··· Exercise data ···

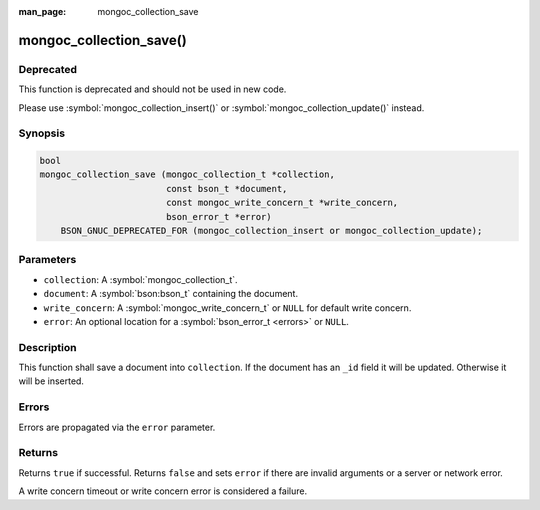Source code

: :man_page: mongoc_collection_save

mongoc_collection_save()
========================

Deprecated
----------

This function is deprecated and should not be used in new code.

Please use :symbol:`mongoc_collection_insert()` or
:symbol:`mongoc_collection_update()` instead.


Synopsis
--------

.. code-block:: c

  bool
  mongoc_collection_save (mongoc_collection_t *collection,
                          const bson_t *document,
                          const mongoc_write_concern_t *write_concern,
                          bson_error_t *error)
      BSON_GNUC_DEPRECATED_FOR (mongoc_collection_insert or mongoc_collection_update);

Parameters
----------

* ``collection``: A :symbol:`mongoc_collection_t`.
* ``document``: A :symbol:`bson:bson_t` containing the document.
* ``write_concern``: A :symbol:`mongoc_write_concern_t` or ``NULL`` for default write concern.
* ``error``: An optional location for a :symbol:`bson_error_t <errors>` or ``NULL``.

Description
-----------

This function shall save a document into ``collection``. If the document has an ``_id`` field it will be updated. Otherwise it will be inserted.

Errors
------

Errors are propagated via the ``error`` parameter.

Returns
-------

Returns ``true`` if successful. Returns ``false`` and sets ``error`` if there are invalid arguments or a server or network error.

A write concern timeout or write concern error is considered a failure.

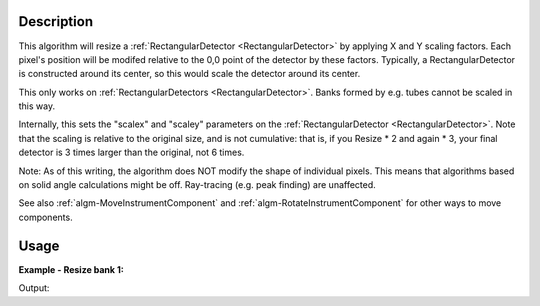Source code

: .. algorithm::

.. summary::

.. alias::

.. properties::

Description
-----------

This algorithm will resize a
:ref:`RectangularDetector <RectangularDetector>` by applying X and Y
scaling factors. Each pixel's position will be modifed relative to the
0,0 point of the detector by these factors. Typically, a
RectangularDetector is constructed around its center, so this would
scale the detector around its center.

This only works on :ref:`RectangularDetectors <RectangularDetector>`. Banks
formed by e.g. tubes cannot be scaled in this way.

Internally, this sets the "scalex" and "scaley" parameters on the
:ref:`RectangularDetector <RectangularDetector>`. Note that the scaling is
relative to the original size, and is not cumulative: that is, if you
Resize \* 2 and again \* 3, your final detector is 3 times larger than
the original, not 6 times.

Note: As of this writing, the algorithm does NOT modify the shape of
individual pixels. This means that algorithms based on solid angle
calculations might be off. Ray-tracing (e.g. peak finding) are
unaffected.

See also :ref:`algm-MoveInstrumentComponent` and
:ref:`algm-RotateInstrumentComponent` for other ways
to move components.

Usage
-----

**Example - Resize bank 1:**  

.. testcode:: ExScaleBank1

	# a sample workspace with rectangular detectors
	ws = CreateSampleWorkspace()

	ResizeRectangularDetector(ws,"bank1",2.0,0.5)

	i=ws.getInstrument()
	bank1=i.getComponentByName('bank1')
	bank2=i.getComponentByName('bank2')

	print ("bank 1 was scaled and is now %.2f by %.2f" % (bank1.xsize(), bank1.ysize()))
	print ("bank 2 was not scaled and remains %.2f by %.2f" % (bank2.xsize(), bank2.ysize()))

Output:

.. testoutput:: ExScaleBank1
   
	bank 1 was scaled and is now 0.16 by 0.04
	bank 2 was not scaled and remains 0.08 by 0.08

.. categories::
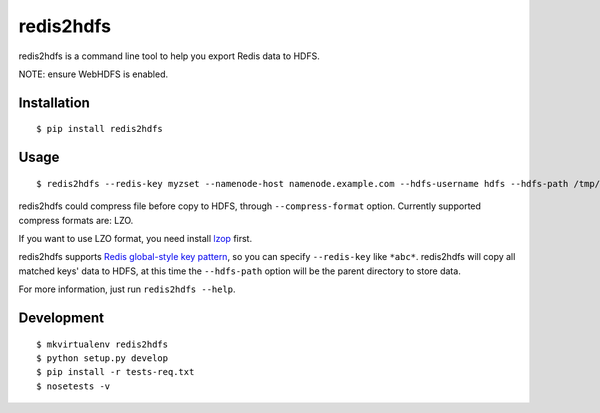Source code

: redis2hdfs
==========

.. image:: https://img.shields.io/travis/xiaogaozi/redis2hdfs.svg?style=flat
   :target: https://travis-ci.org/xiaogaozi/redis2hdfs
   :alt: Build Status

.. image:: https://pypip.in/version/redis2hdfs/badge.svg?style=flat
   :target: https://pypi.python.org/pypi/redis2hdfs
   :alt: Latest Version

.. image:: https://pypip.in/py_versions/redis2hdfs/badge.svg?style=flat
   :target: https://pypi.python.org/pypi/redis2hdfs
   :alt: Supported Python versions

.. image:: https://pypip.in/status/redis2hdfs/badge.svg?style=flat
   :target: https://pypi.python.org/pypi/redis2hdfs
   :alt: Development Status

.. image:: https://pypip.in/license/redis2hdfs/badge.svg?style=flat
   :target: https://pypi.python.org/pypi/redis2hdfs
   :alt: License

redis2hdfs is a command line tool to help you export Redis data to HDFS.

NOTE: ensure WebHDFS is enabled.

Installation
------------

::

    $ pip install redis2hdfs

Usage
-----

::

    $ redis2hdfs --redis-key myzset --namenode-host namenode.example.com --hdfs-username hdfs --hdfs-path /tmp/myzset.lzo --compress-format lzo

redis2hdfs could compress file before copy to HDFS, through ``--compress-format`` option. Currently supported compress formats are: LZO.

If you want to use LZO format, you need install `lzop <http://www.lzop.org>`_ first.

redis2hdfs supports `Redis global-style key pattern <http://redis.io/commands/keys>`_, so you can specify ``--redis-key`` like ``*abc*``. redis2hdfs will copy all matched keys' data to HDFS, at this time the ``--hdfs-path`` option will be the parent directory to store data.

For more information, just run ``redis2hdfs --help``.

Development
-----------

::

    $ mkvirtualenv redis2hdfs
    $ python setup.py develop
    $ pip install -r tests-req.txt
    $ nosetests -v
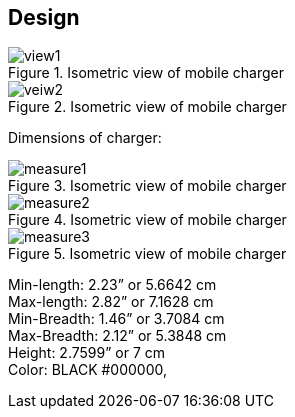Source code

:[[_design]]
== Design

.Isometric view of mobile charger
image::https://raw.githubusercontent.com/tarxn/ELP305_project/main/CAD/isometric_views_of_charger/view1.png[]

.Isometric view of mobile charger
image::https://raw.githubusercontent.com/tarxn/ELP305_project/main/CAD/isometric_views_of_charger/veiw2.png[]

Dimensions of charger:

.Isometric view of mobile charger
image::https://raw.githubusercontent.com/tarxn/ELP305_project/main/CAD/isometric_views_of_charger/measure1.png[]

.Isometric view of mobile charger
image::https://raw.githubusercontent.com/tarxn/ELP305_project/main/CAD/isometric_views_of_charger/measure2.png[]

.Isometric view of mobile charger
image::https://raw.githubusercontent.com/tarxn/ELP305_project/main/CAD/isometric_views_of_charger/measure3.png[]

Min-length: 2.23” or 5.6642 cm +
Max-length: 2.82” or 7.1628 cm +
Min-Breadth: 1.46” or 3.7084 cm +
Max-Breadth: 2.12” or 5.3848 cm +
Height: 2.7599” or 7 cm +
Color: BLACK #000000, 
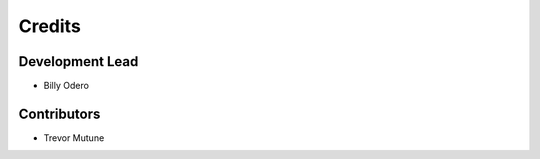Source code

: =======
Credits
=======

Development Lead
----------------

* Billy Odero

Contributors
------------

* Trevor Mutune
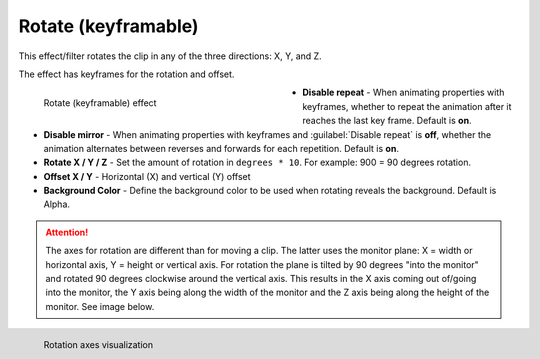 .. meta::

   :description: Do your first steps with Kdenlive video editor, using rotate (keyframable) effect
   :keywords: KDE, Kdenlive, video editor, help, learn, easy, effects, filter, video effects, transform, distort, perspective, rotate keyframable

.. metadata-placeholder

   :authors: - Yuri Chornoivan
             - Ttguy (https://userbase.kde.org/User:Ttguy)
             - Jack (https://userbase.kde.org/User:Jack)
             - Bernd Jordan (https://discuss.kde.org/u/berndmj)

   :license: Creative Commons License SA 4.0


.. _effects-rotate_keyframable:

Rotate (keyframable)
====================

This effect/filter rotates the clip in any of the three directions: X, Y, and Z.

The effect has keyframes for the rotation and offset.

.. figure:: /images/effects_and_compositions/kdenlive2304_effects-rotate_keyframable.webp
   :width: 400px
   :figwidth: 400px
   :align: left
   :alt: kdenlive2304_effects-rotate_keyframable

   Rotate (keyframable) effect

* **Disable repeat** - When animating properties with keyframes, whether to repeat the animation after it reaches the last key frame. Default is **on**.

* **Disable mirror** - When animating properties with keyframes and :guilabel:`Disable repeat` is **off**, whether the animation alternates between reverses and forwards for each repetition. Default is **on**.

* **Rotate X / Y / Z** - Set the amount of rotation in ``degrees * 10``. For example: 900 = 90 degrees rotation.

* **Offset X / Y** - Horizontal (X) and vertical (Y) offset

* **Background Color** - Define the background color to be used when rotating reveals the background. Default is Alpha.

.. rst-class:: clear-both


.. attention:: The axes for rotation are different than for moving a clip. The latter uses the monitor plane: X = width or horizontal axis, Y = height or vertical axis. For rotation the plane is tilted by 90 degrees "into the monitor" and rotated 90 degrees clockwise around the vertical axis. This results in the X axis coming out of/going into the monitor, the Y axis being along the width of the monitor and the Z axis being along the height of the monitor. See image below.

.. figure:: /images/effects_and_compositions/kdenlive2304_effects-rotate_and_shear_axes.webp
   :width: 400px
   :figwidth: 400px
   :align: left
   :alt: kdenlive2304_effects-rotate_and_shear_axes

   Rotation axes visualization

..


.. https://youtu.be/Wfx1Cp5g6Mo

···

## [What is required]
Return every line holding the word "figure" from the records.

## [Solution]
.. figure:: /images/effects_and_compositions/kdenlive2304_effects-rotate_keyframable.webp
.. figure:: /images/effects_and_compositions/kdenlive2304_effects-rotate_and_shear_axes.webp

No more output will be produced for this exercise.